Par où commencer pour vous présenter Lagaan, qui ne dure pas moins de 220 minutes (oui, vous avez bien lu, 3h40) ? Déjà, je ne vous offrirais pas de mise en situation dans l’univers Bollywoodien, puisque, vous l’aurez compris, je n’y connais absolument rien. Quoiqu’il en soit, on devine aisément que, au milieu des 3000 productions annuelles, Lagaan constitue le gratin, le haut du panier, la grande classe. Il constitue aussi, je pense, un excellent point d’entrée pour le spectateur néophyte dans cet univers haut en couleurs.

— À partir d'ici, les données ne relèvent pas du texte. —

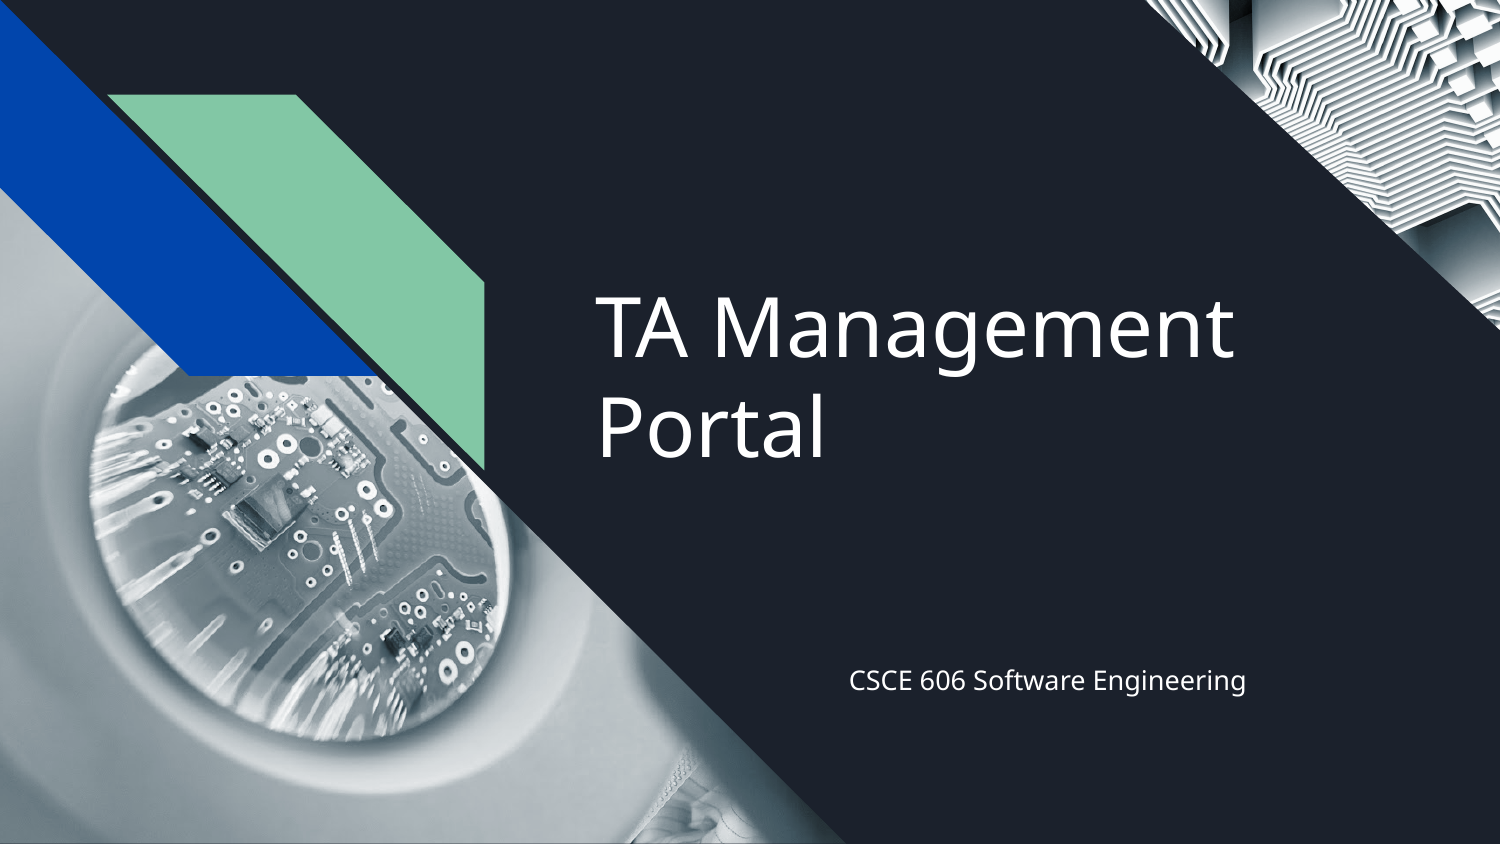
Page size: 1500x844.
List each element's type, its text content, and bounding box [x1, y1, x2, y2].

title TA Management Portal [580, 258, 1404, 518]
subtitle CSCE 606 Software Engineering [833, 643, 1404, 727]
picture [1144, 0, 1500, 331]
picture [0, 189, 847, 844]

Ici, visiblement, le nombre de séquences musicales est limité. On se surprendrait presque, d’ailleurs, à en redemander tant celles-ci sont magnifiques, enjouées, et superbement mises en scène par Ashutosh Gowariker. Le sujet est excellent, et aggrémenté de sous trames qui vont de la belle histoire d’amour (Bhuvan et la belle Gauri) à la trahison (Elizabeth Russell par rapport à son frère Andrew, mais aussi Lakha par rapport à Bhuvan et au village), en passant par la rédemption d’un Intouchable, l’amour à sens unique ressenti par Elizabeth pour Bhuvan (sans doute le seul moment "ridicule" du film)...

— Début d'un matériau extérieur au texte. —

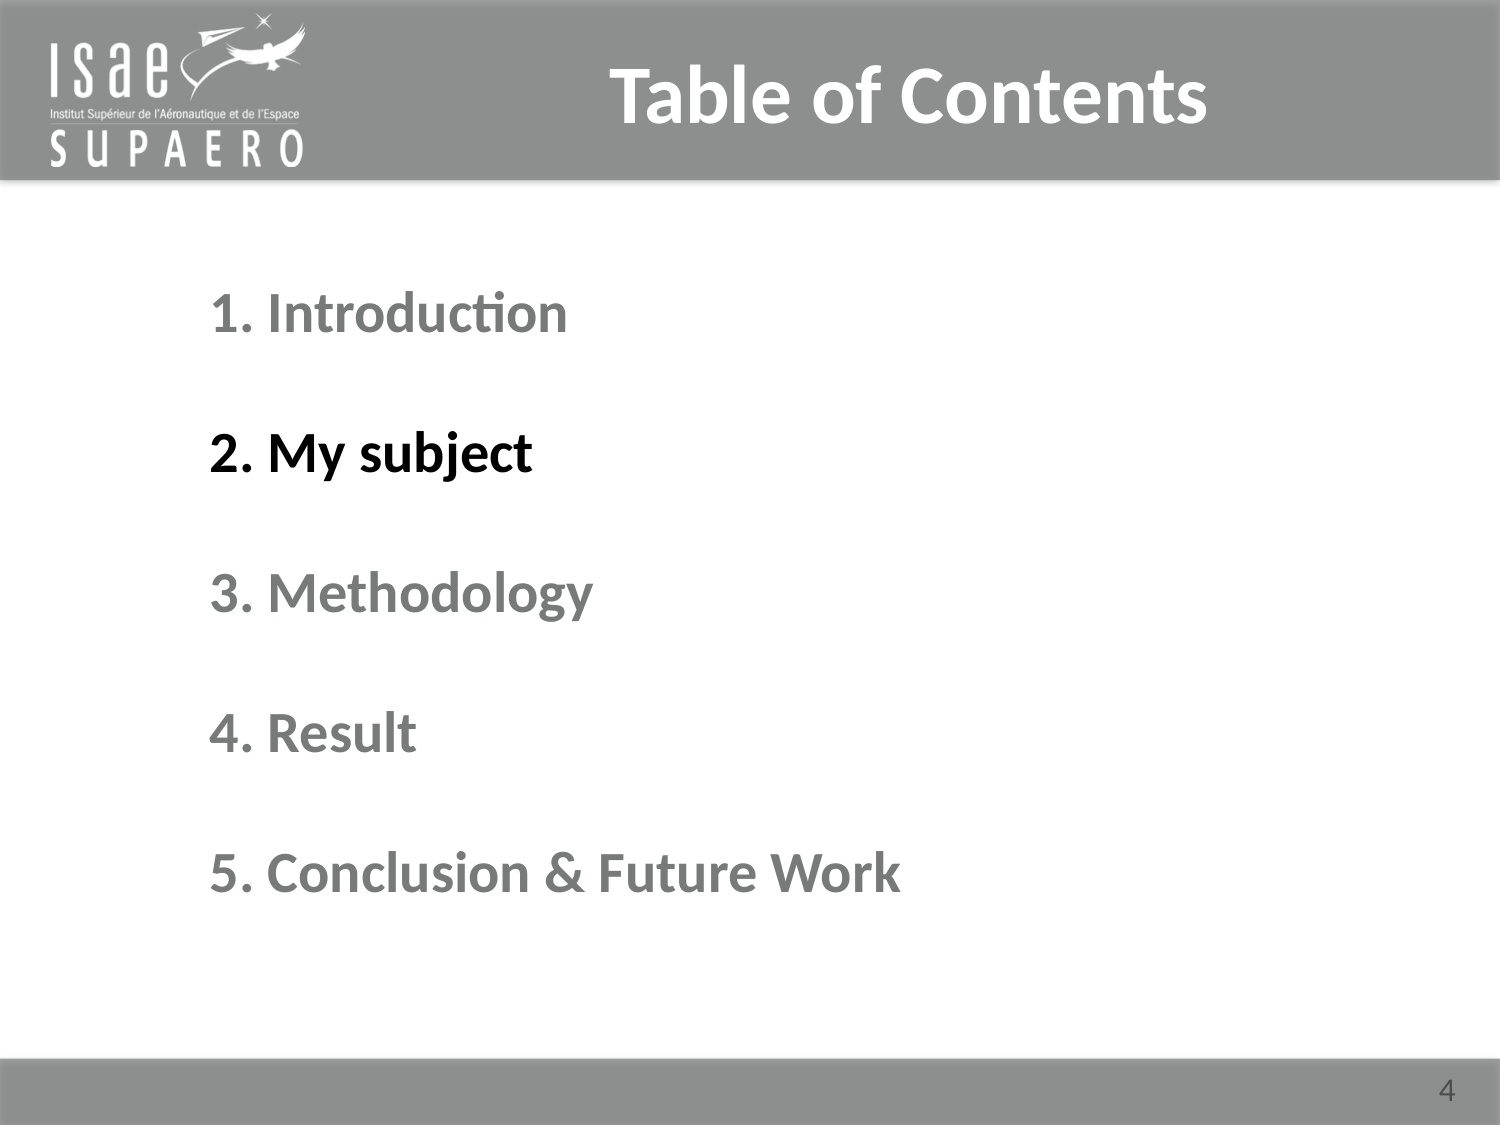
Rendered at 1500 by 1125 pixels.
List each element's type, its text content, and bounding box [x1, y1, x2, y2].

title Table of Contents [324, 7, 1495, 173]
text_box 1. Introduction 2. My subject 3. Methodology 4. Result 5. Conclusion & Future Work [194, 267, 1294, 912]
slide_number 4 [1074, 1058, 1471, 1119]
picture [50, 13, 305, 167]
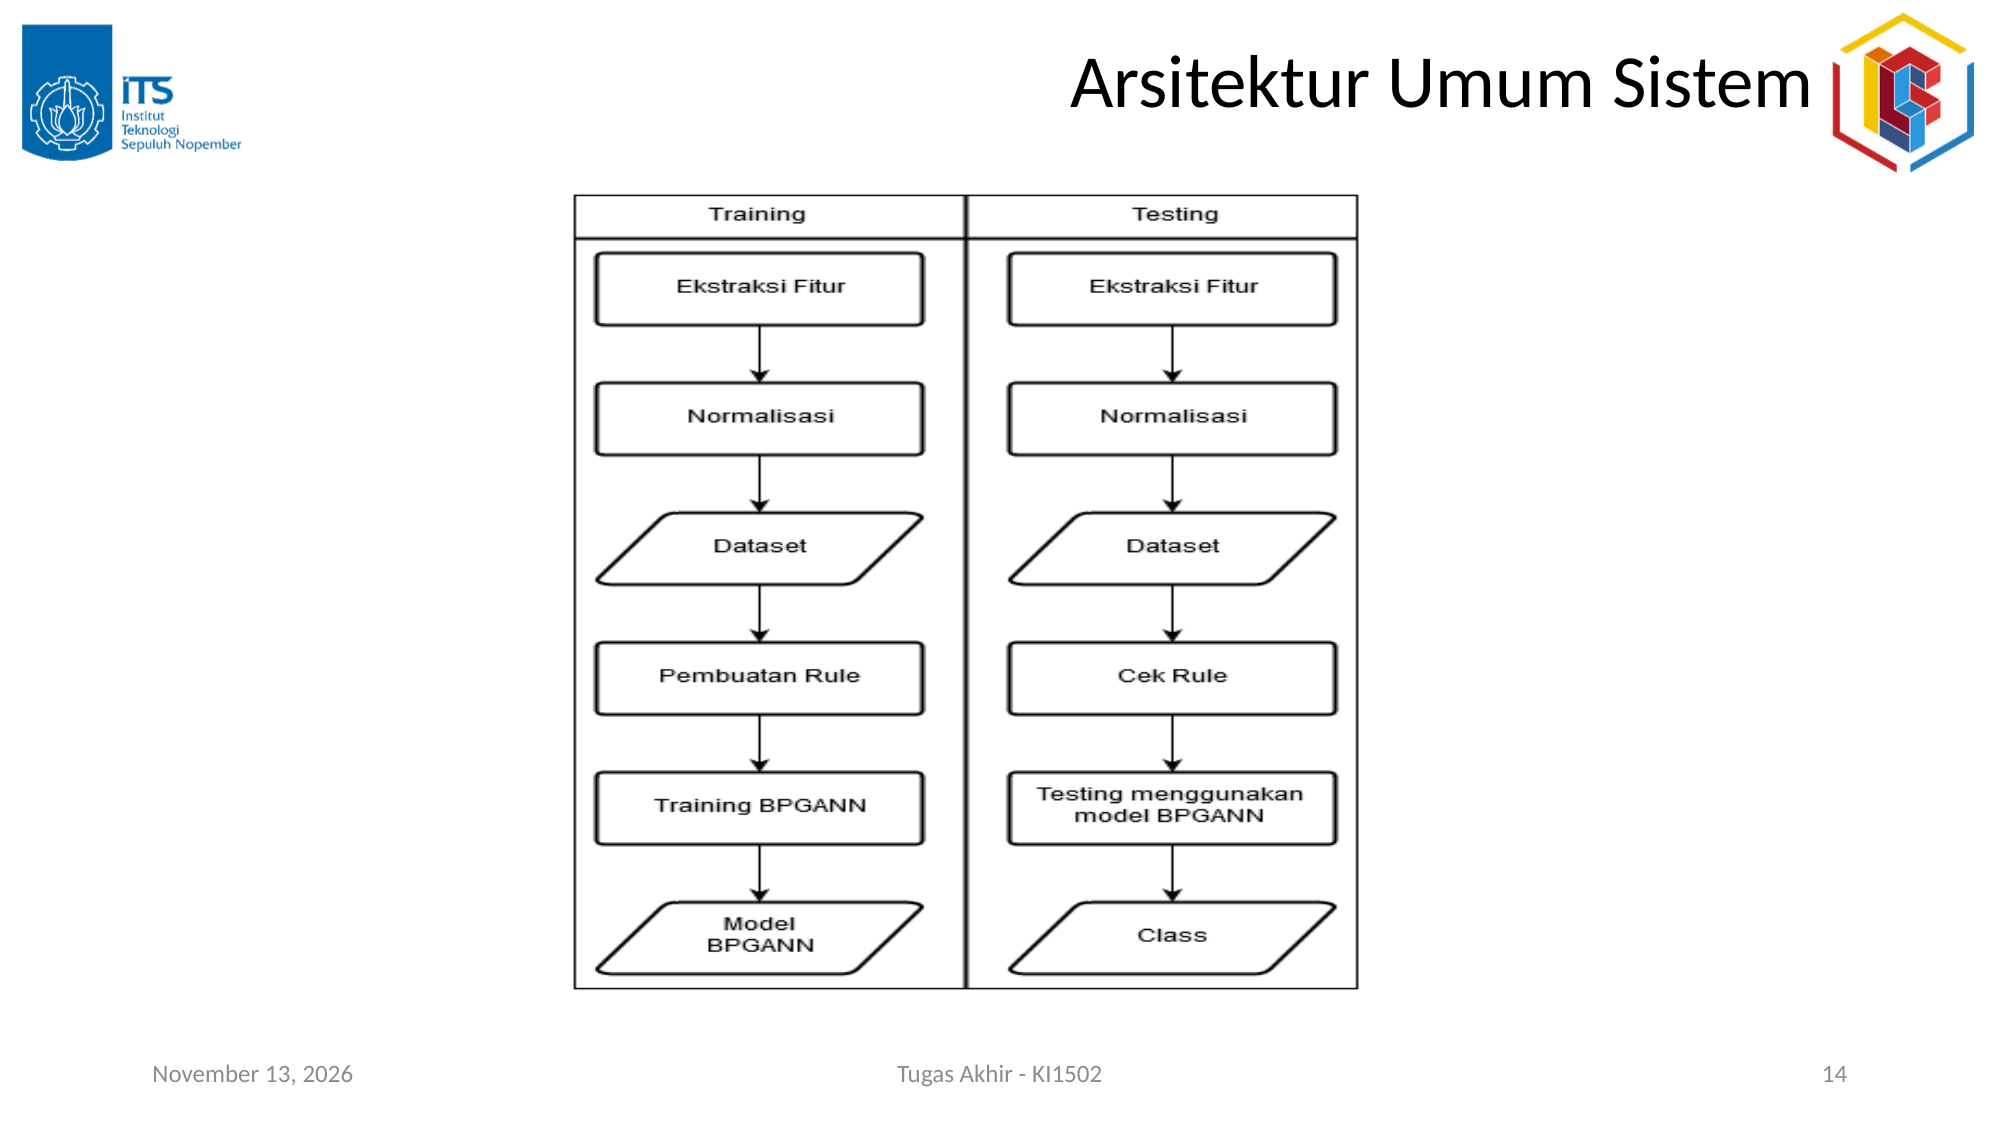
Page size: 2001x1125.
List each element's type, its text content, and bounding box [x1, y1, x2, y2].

footer Tugas Akhir - KI1502 [662, 1042, 1338, 1103]
slide_number 14 [1412, 1042, 1863, 1103]
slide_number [137, 1042, 588, 1103]
picture [14, 0, 2000, 991]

Lagaan introduit moult personnages pour nous conter cette guerre iconoclaste, et les traite tous avec le même respect. De Guran, espèce d’homme des cavernes qui ne s’exprime qu’à l’aide de hurlements et de son tambour, au barbu fou qui passe son temps à insulter les british en indien, la galerie présentée ici suscite tour à tour le rire, la compassion, la curiosité, la crainte, l’excitation... Il faut dire aussi que, sur un tel format, le développement des personnages est plus que facilité - ce qui n’enpêche pas celui d’Elizabeth de sombrer dans le n’importe quoi, puisque celle-ci apprend l’indien en une demi-journée, et que son attitude est résumée aux émotions humaines les plus primitives.
Le format donc, apporte aussi le privilège de pourvoir montrer le match de criquet dans son "intégralité" - façon de parler, bien sûr, puisque celui-ci dure trois jours, mais plus d’une heure du film lui est tout de même consacré. Remarquablement mis en scène, celui-ci présente plusieurs intérêts : un suspense insoutenable, un humour omniprésent, mais surtout la posibilité offerte au spectateur de comprendre une fois pour toutes les règles de ce sport - qui s’apparentent finalement à celles d’un baseball snob et pervers.
Usant de la culture indienne avec intelligence, Lagaan réinvente un certain cinéma "grand spectacle" en l’espace de quatre heures : dramatisme du moindre échange de regards, efficacité de l’alternance action/drame/chanson, équilibre parfait entre le "coquin" et le niais... Lagaan, plus qu’un Bollywood, est donc avant tout un film de Cinéma, international, immense, plus égocentrique qu’une production Wesley Snipes certes (voir la pression mise par le personnage de Bhuvan sur son entourage, alors que lui reste infaillible, bien coiffé et huilé), qui respire l’espoir et le plus grand savoir-faire humain qui soit : celui de choisir le bonheur de vivre en toute circonstance. Et oui, Lagaan, plus qu’un simple film, c’est la Vie, rien de moins.
Lagaan vient à peine de sortir sur les écrans français, mais est d’ores et déjà disponible en DVD zone 1 aux USA.